_TRY IT_:
An exact copy of the entries is needed, with every picture left out.

_RECORDS_:
-- -- --
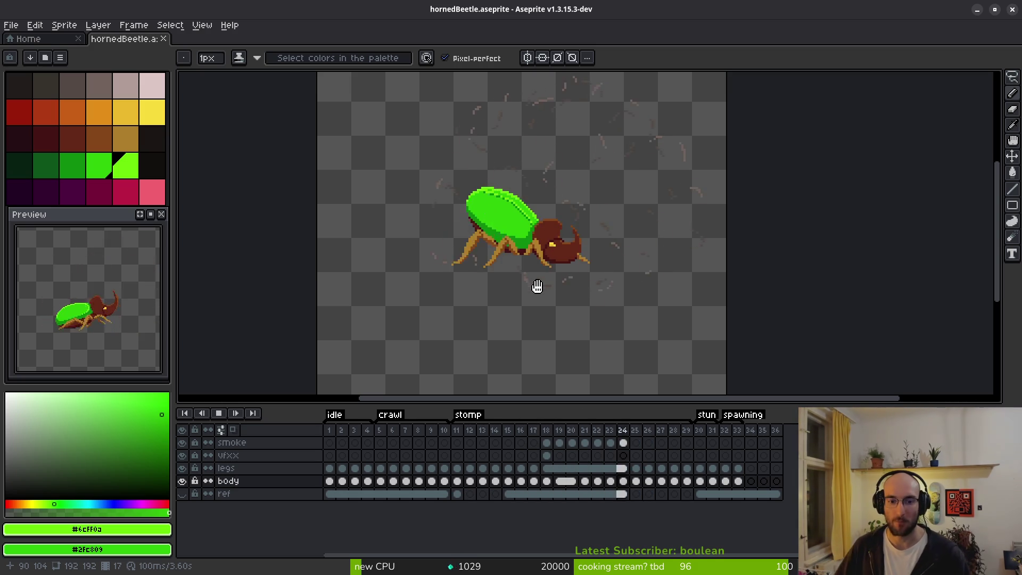
left_click(431, 457)
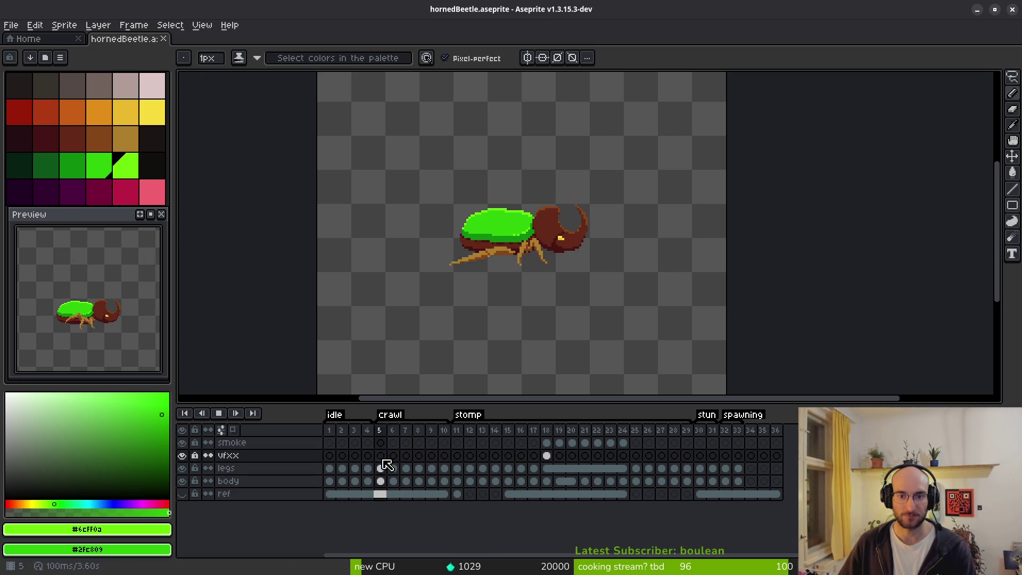
left_click(225, 468)
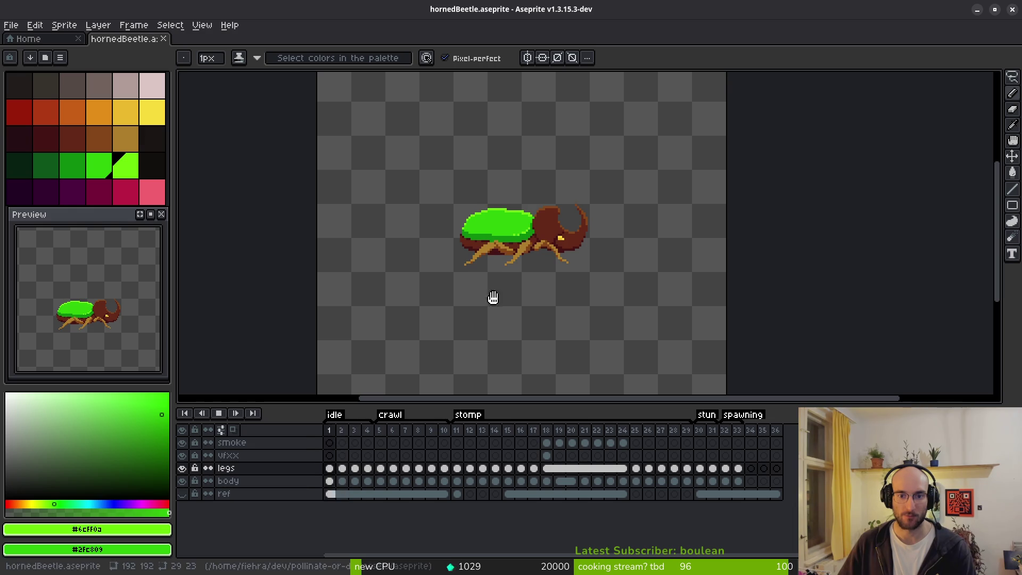
key("v")
left_click_drag(332, 430, 738, 432)
key("b")
key("Escape")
-- -- --
_RESULT OF THE TASK_:
left_click(431, 457)
left_click(225, 468)
key("v")
left_click_drag(332, 430, 738, 432)
key("b")
key("Escape")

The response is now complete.